FRANKFURT (Dow Jones/FAZ/rm). Entscheidend sei dafür aber eine Einigung beim umstrittenen neuen Airbus-Militärtransportflugzeug A400M, sagte Enders der “Frankfurter Allgemeinen Zeitung” (FAZ – Samstagausgabe). “Sofern wir bei diesem Flugzeug bis Jahresende die notwendigen Vertragsanpassungen mit unseren Kunden hinbekommen und diese ihre Zusagen einhalten, rechne ich damit, dass wir 2010 profitabel sein werden”, sagte der Airbus-Chef.

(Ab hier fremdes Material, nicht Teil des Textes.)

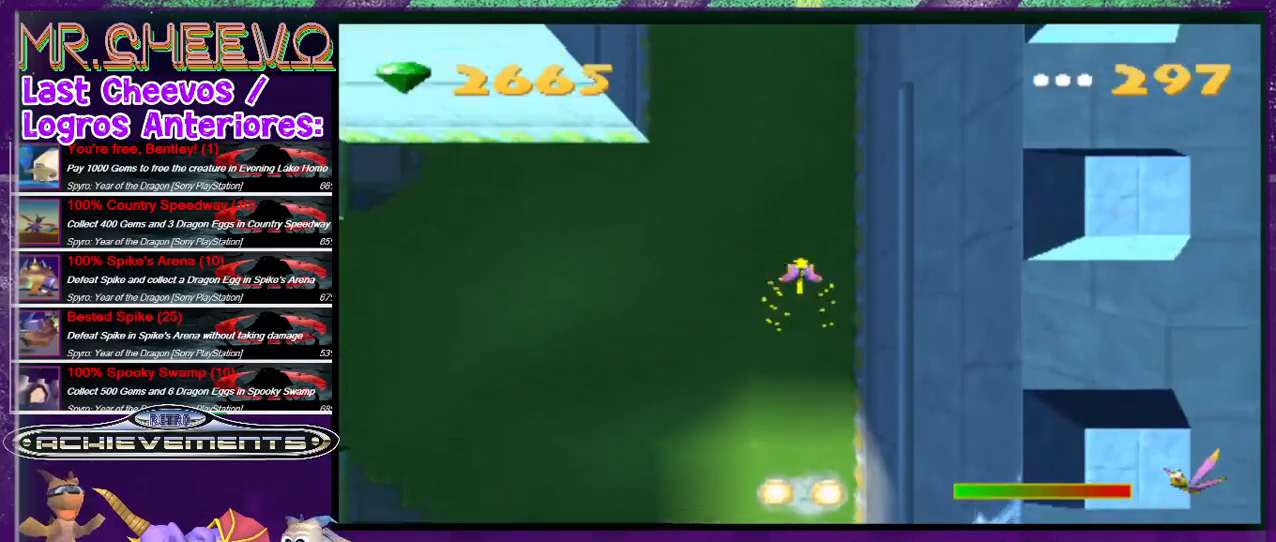
{"buttons": ["DPAD_UP"], "events": [[100, "DPAD_LEFT", "down"], [267, "DPAD_LEFT", "up"]]}
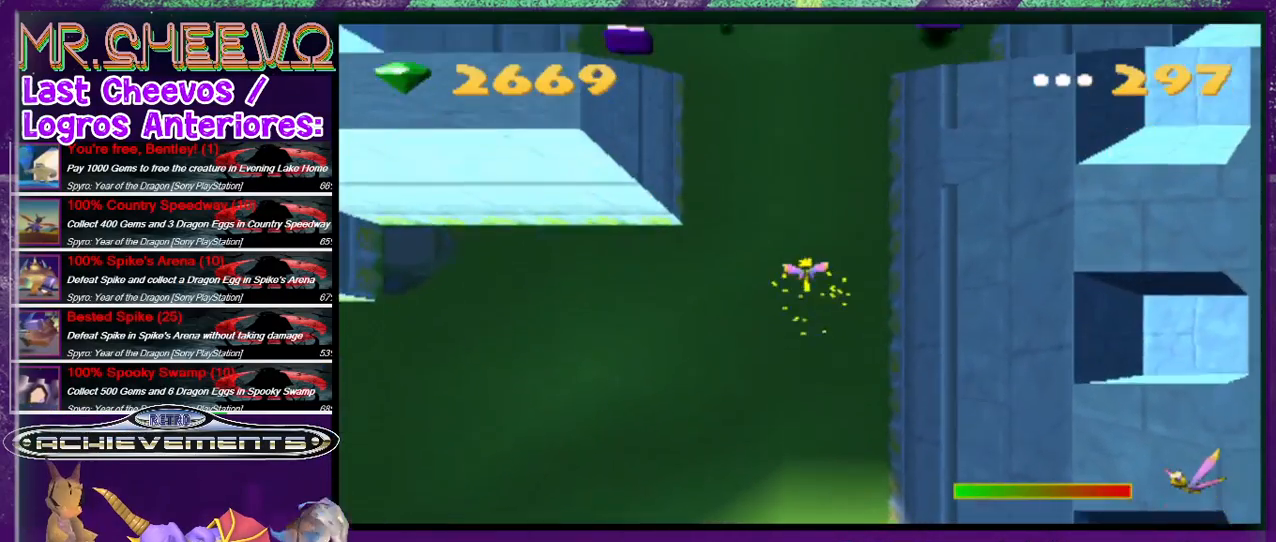
{"buttons": ["CIRCLE"], "events": [[433, "CIRCLE", "down"], [433, "DPAD_UP", "up"]]}
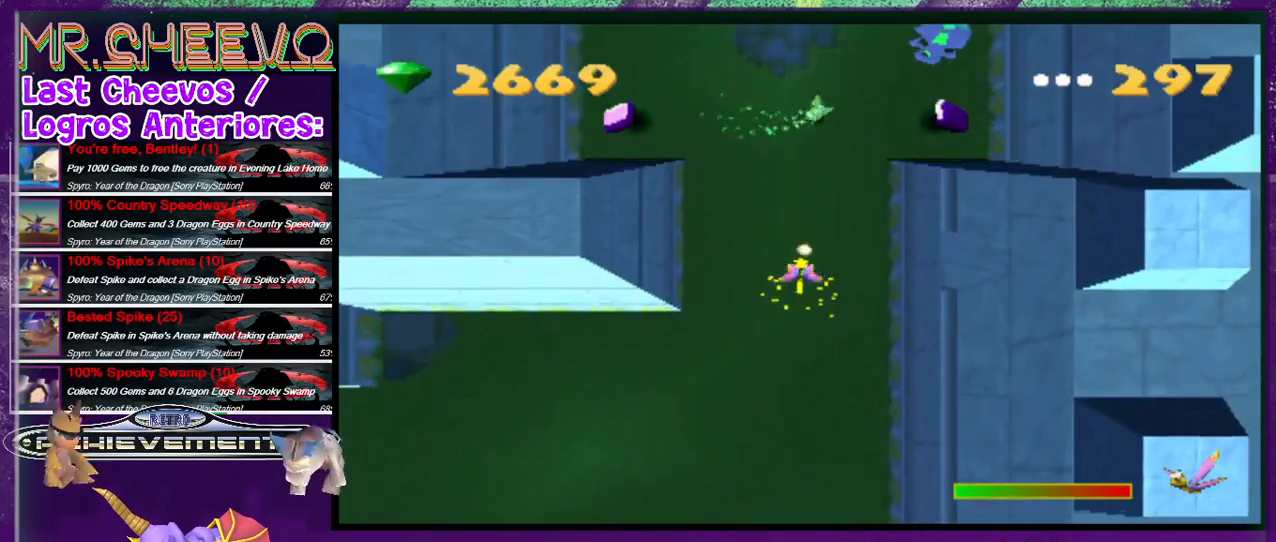
{"buttons": [], "events": [[167, "DPAD_UP", "down"], [200, "CIRCLE", "up"], [500, "DPAD_UP", "up"]]}
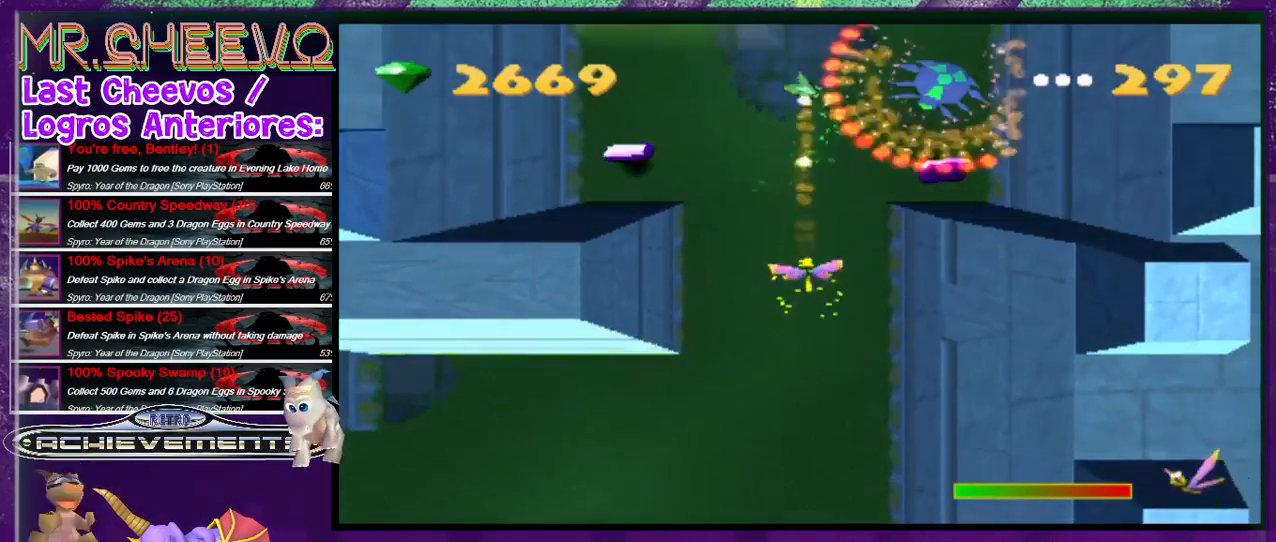
{"buttons": ["SQUARE", "DPAD_DOWN"], "events": [[200, "DPAD_DOWN", "down"], [333, "SQUARE", "down"]]}
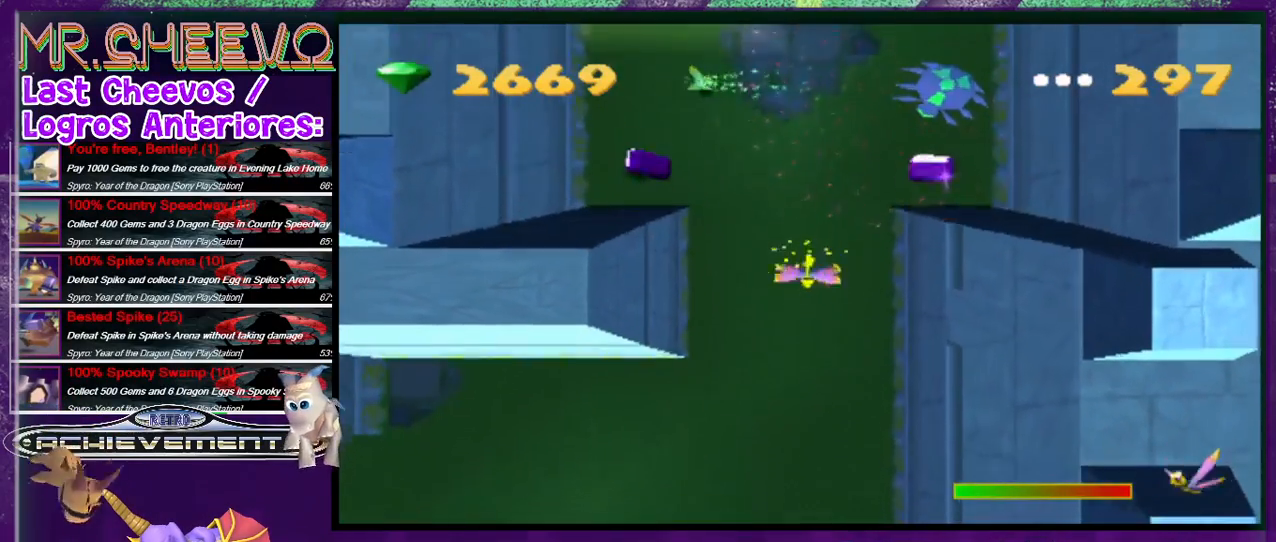
{"buttons": ["DPAD_UP", "DPAD_LEFT"], "events": [[367, "DPAD_LEFT", "down"], [367, "SQUARE", "up"], [400, "DPAD_DOWN", "up"], [500, "DPAD_UP", "down"]]}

Airbus ringt seit vielen Monaten mit den potentiellen Abnehmerländern des A400M – darunter auch Deutschland – um eine Kompensation der milliardenschweren Kostenüberschreitungen bei der Entwicklung der Militärmaschine. Trotz wachsender Finanznot in vielen Ländern sieht Enders das Projekt nicht gefährdet: “Lufttransport steht auf der militärischen Prioritätenliste aller Kunden ganz oben, trotz sinkender Budgets”, sagte er. “Wir gehen davon aus, dass wir mindestens 170 Maschinen an unsere sieben Abnehmerländer ausliefern. Damit werden wir eine wirtschaftlich vertretbare Basis erreichen.”

Der A400M ist eines der wichtigsten neuen Modelle von Airbus. Die Entwicklungspannen bei dem Großprojekt haben 2009 bei dem Flugzeugbauer zu einem operativen Verlust von 1,4 Mrd EUR geführt. Auch der Airbus-Mutterkonzern EADS geriet dadurch in die Verlustzone.